* Exercise prompt
Apart from the pictures, return every line of the listing exactly.

── Supplied information

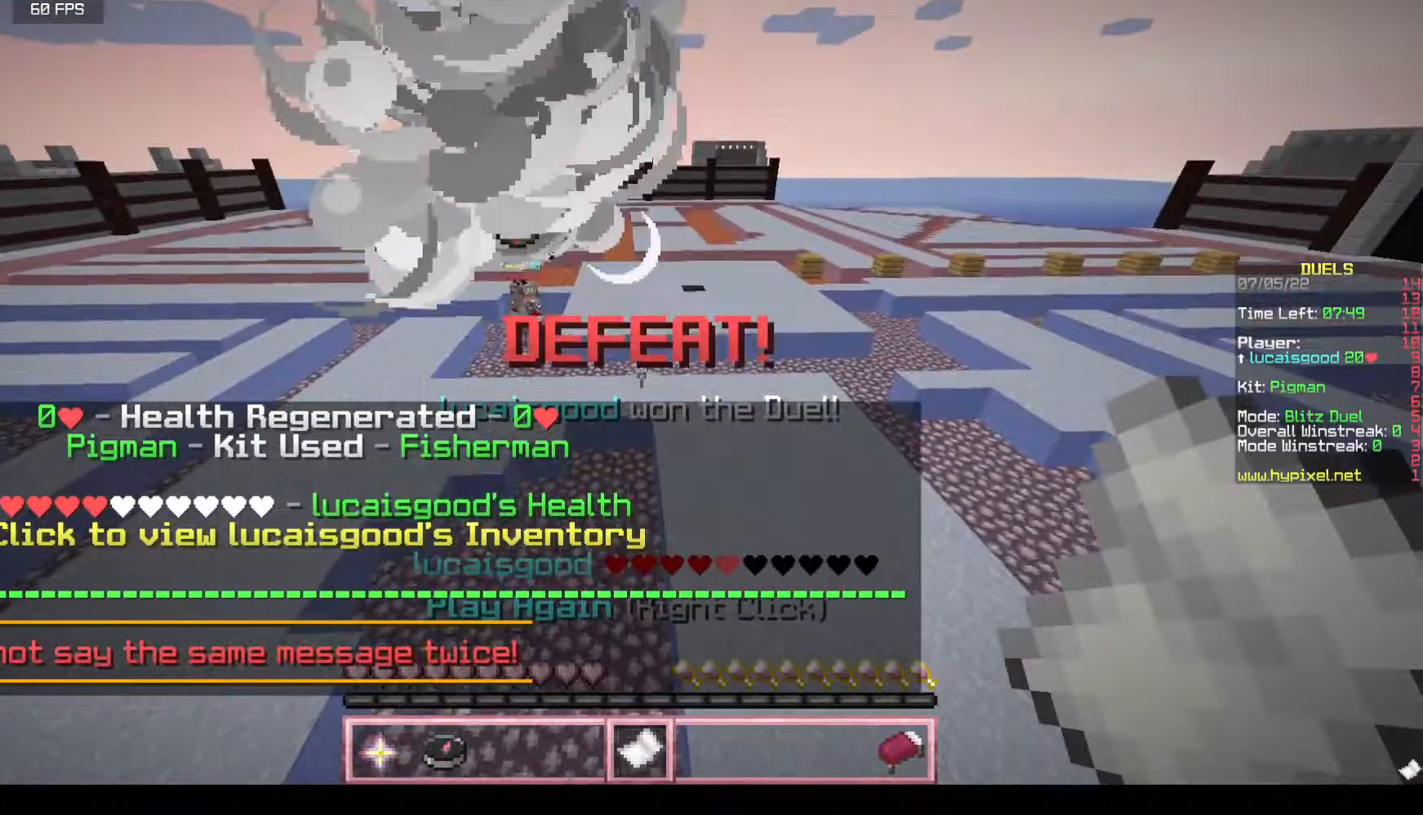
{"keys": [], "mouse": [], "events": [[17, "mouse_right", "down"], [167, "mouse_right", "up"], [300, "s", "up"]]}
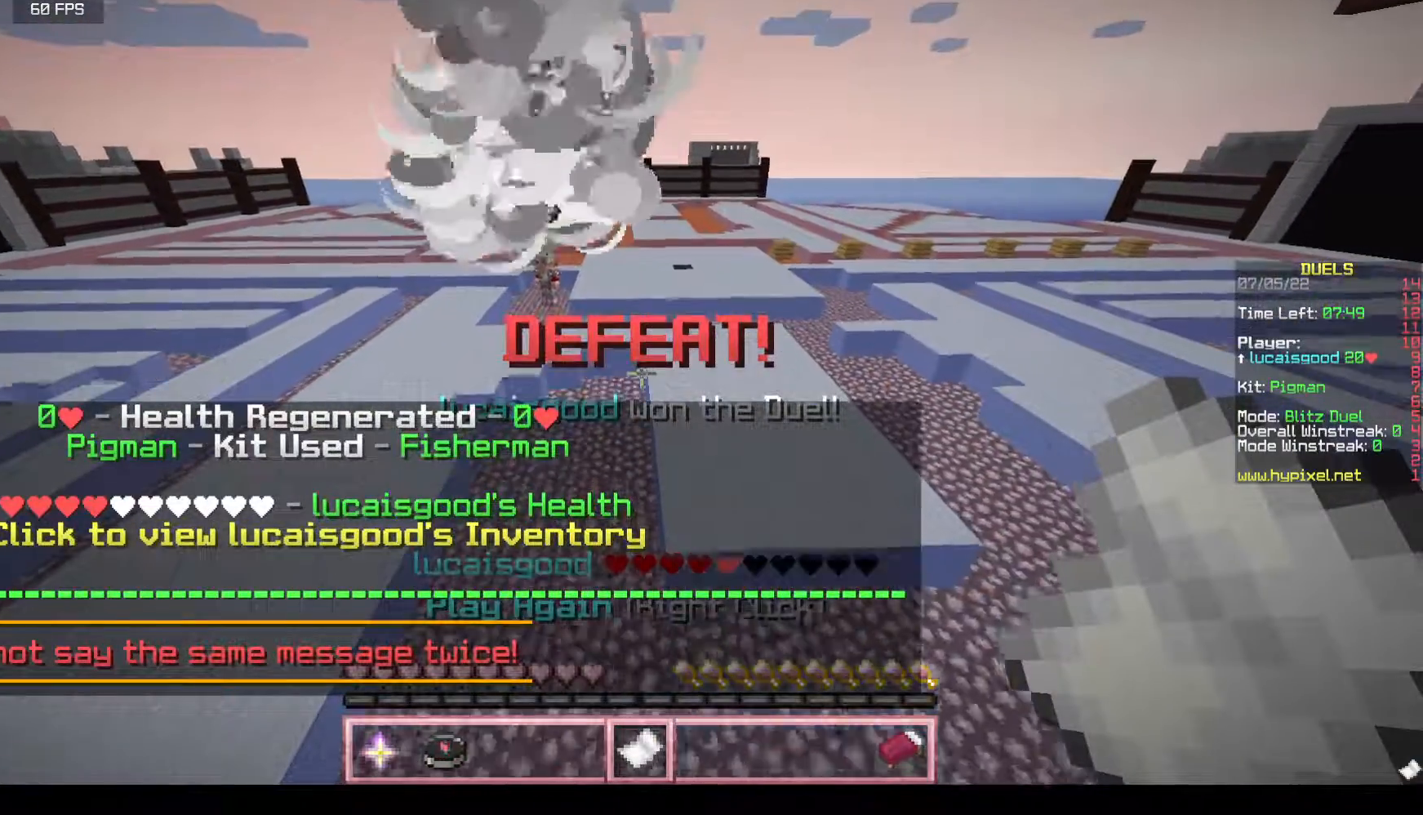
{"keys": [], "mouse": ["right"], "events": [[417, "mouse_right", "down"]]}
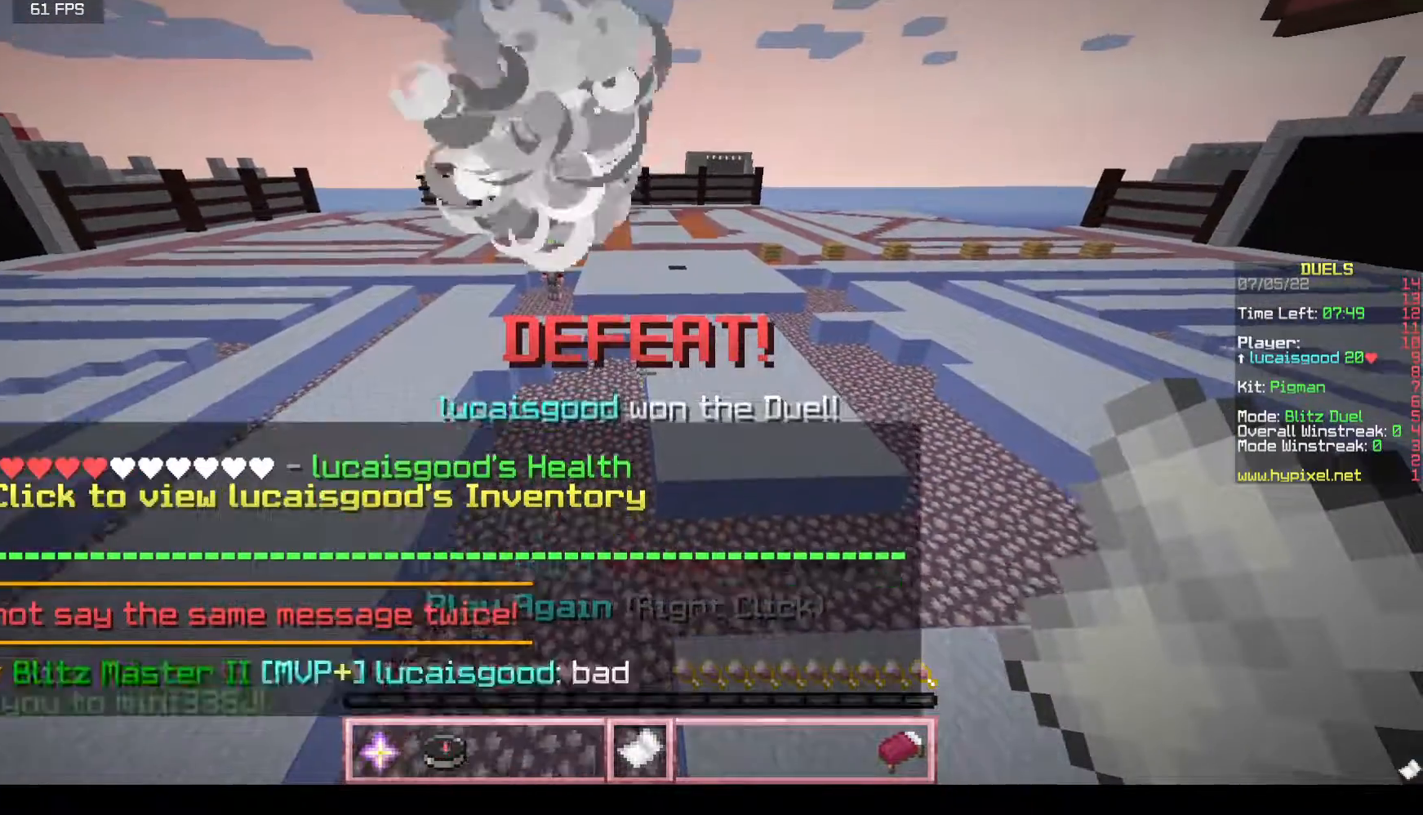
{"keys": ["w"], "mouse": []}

────

* Response box
{"keys": [], "mouse": [], "events": [[17, "mouse_right", "down"], [167, "mouse_right", "up"], [300, "s", "up"]]}
{"keys": [], "mouse": ["right"], "events": [[417, "mouse_right", "down"]]}
{"keys": ["w"], "mouse": []}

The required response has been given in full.